··· Material provided ···
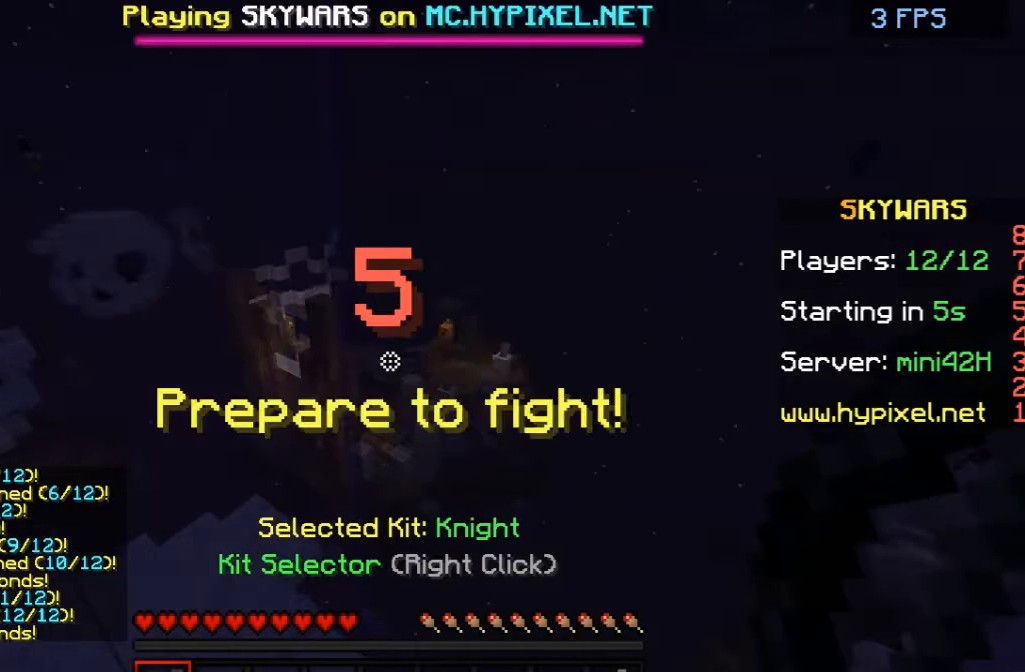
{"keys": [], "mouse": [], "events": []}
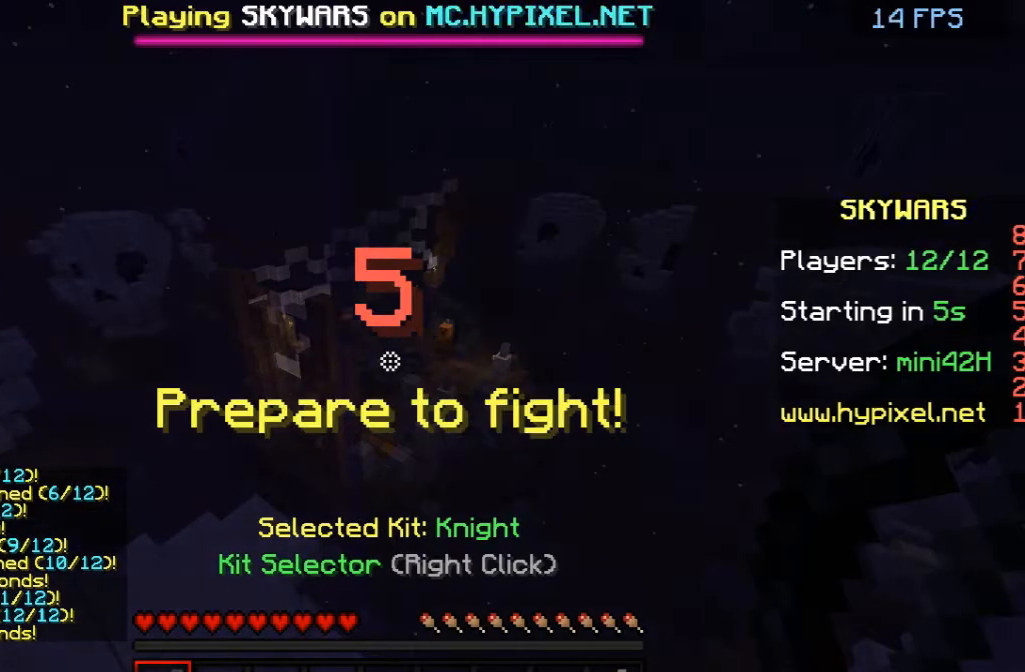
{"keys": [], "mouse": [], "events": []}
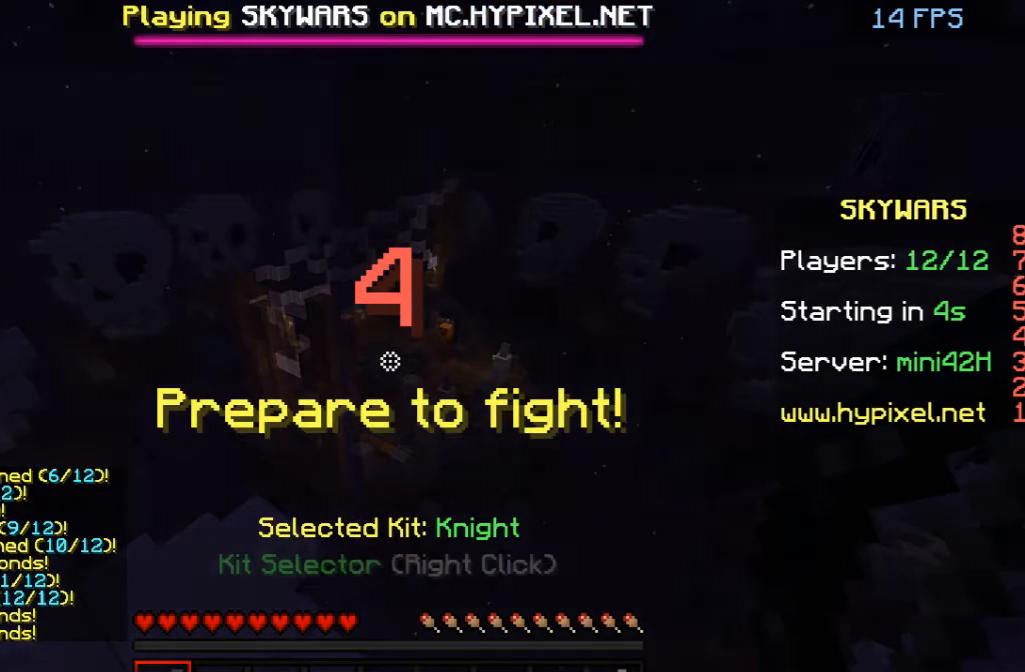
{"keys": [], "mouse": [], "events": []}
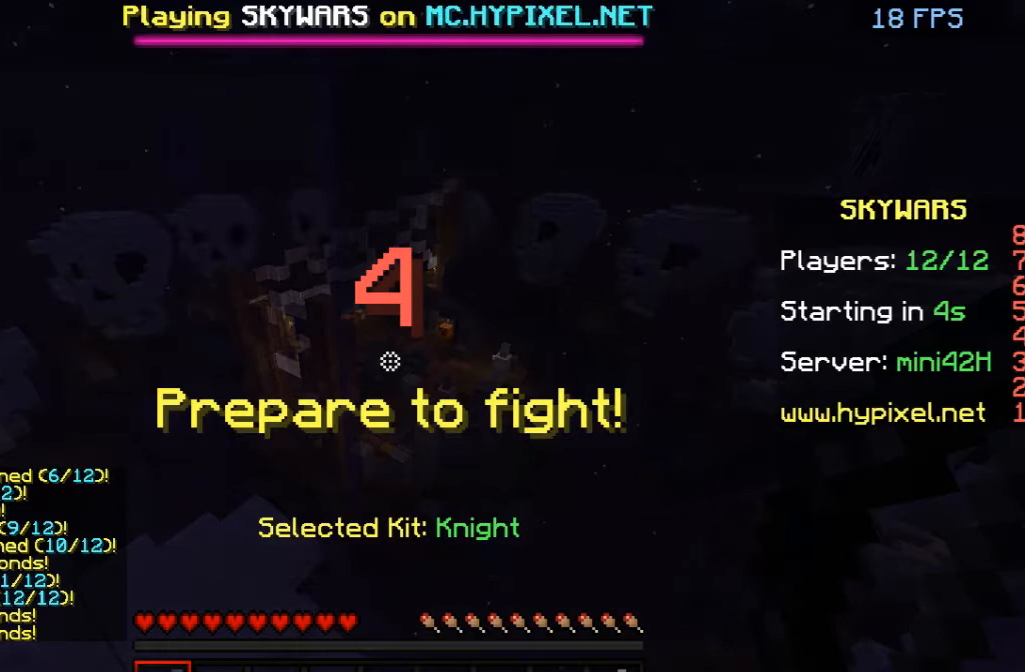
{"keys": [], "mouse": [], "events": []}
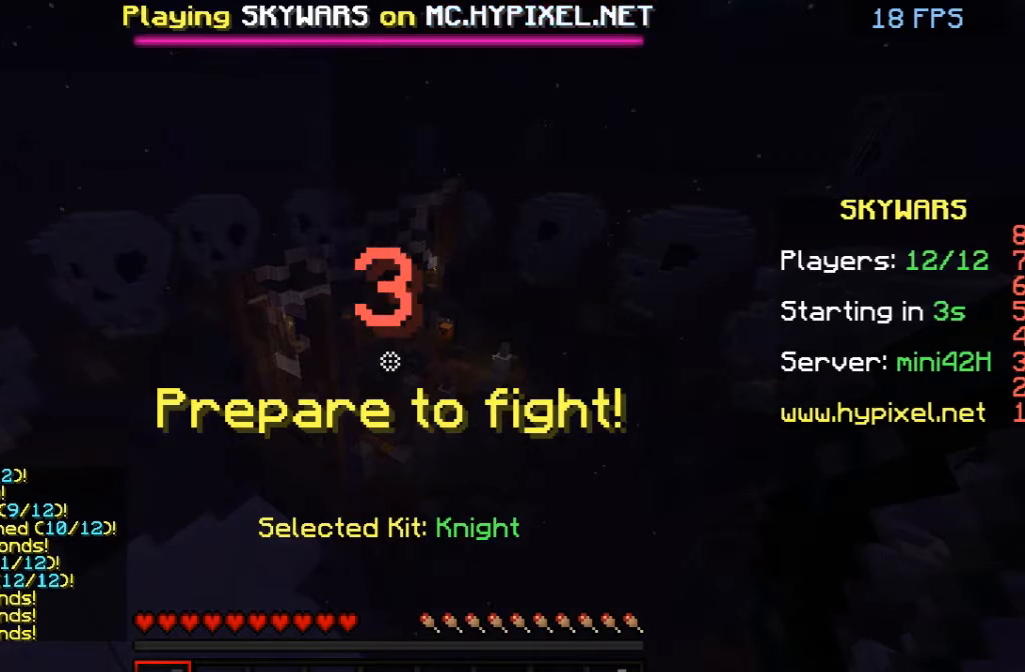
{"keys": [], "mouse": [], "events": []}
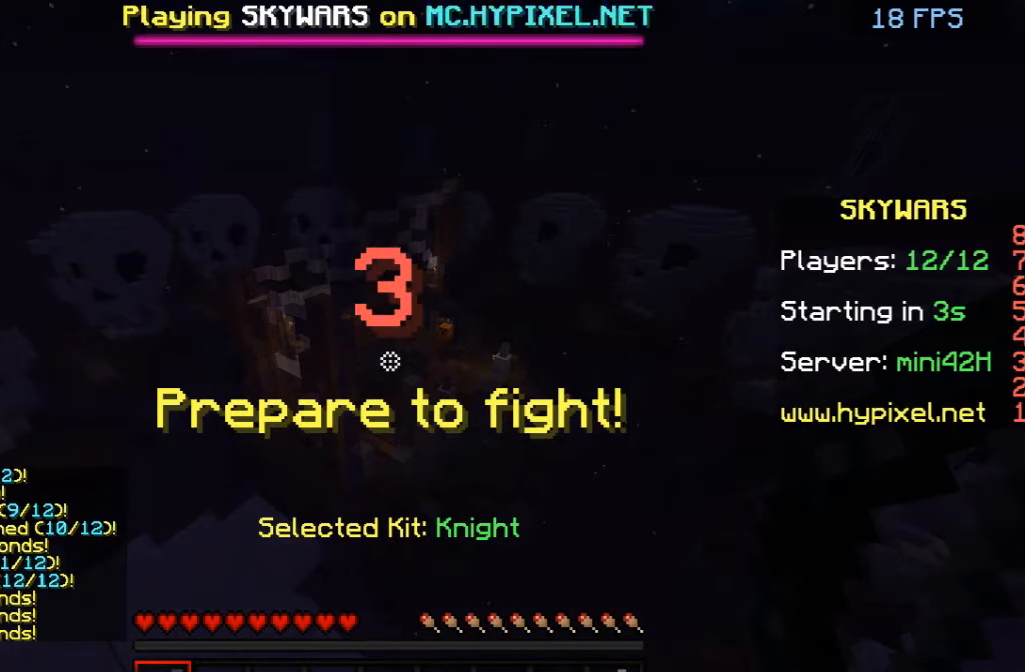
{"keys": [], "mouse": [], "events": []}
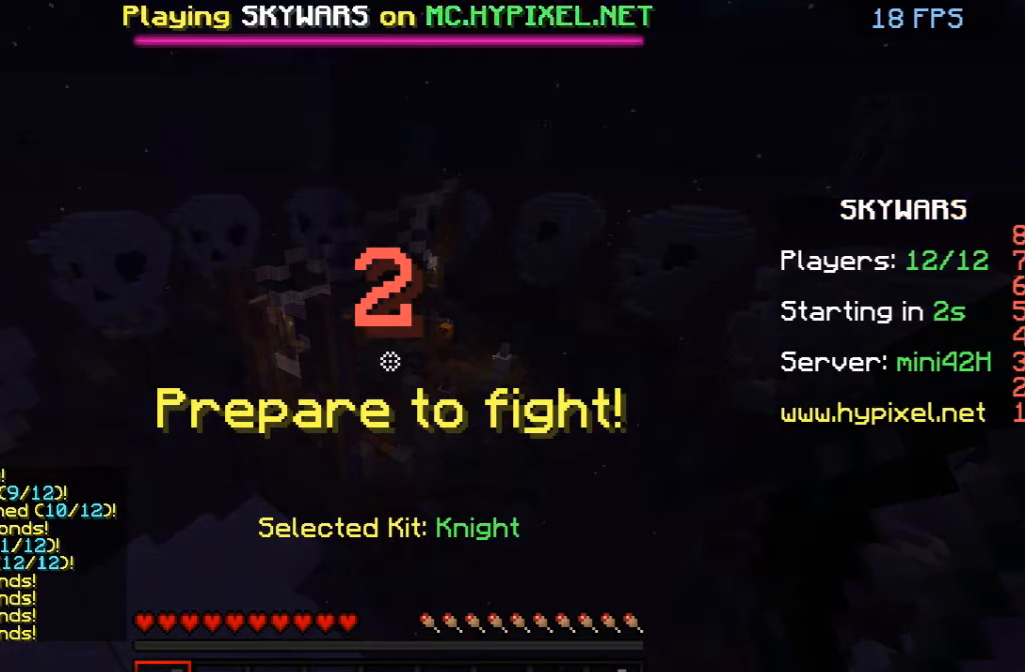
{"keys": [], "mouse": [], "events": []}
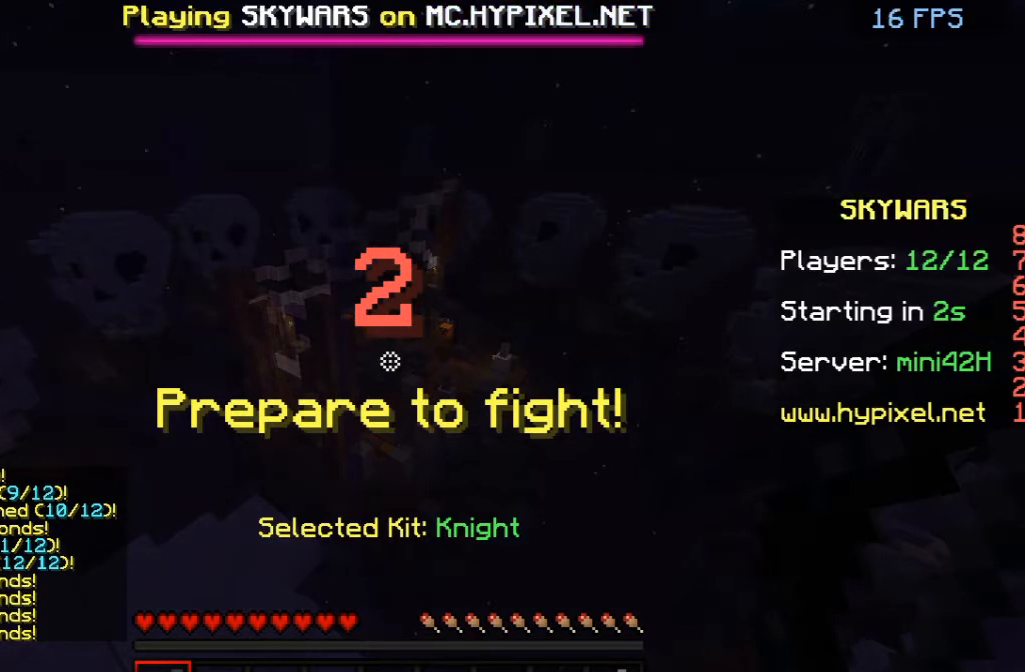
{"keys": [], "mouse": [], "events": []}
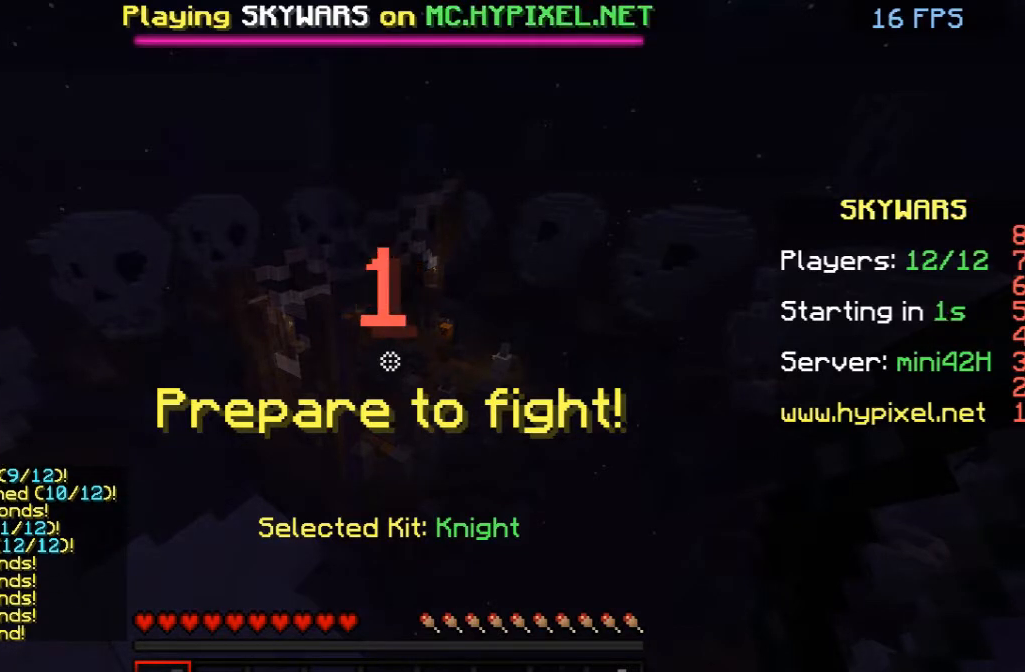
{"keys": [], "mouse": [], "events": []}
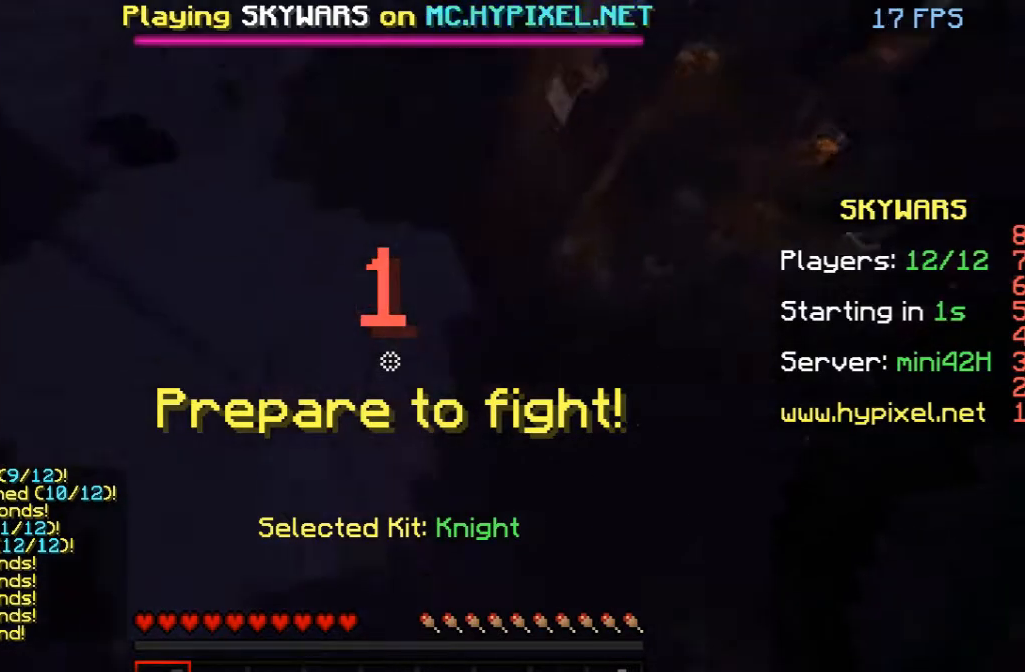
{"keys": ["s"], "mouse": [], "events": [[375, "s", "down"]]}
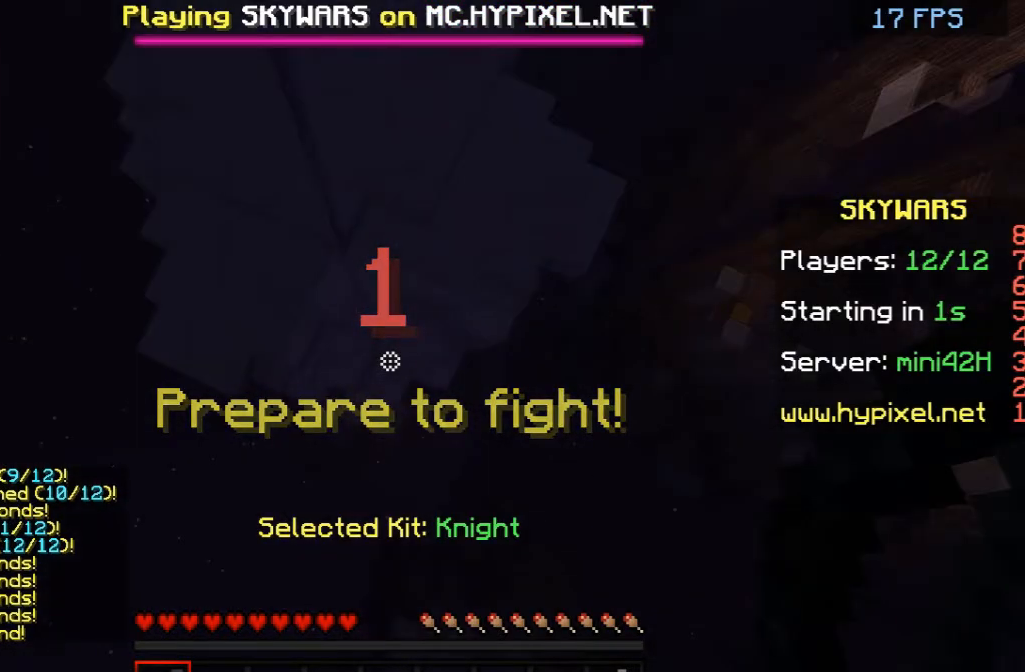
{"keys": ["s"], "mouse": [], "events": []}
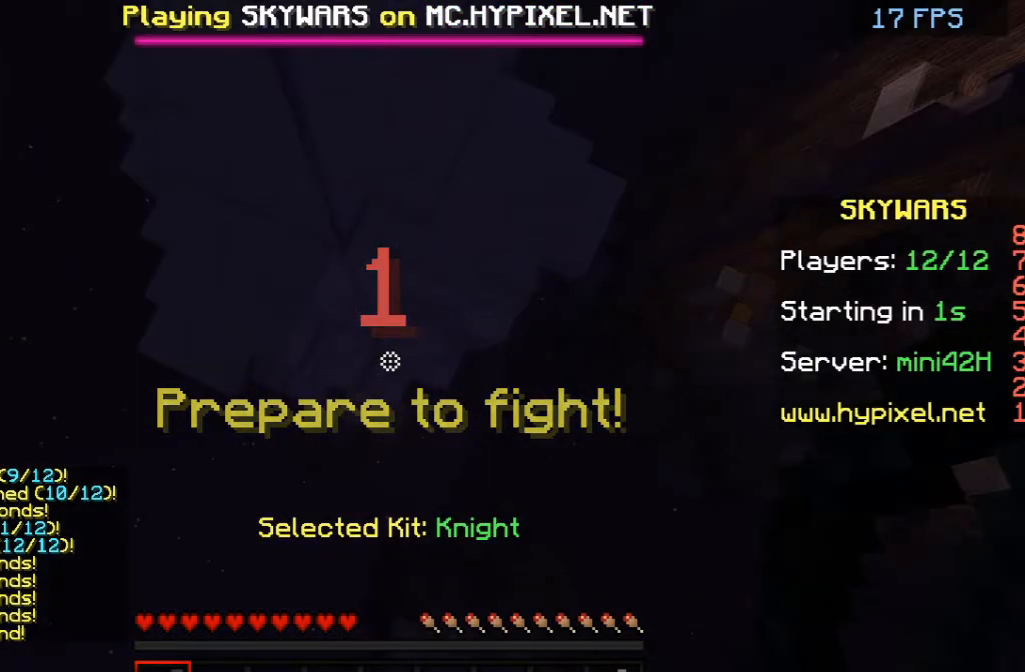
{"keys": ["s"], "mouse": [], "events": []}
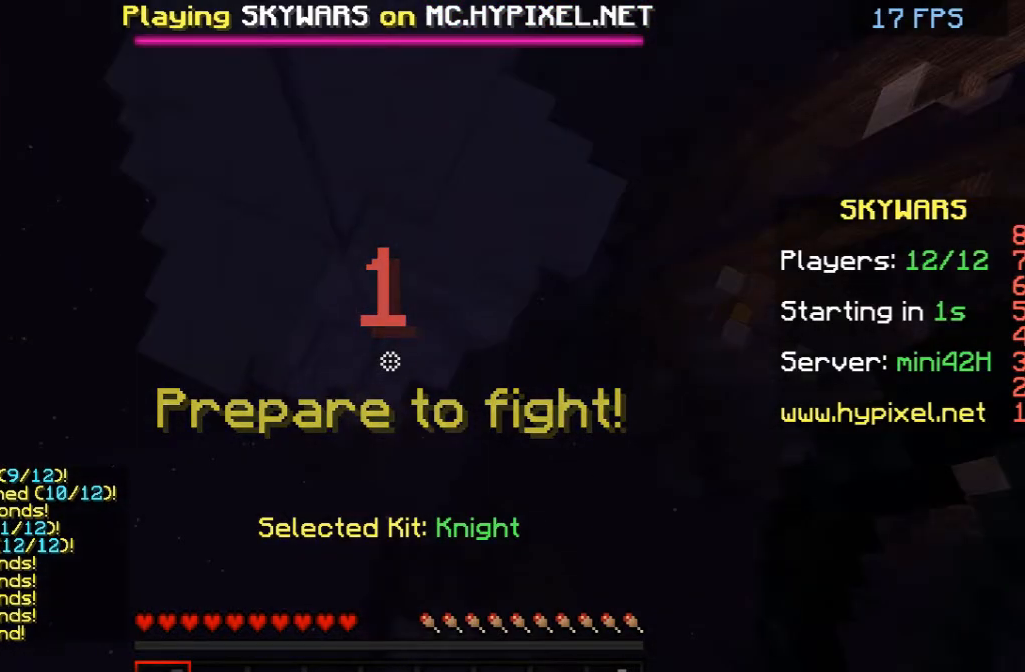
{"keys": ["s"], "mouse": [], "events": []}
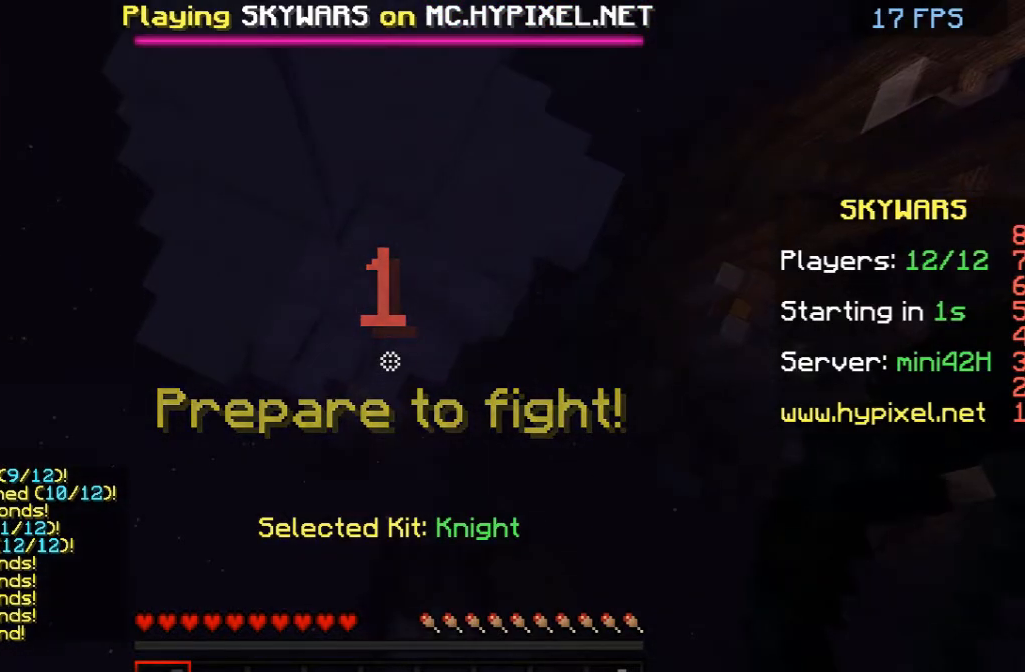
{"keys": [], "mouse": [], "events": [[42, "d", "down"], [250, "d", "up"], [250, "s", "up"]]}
···
> [Task prompt] In the entries above, how many lines hold "down"? Answer with the number alone.

> [Output of the task] 2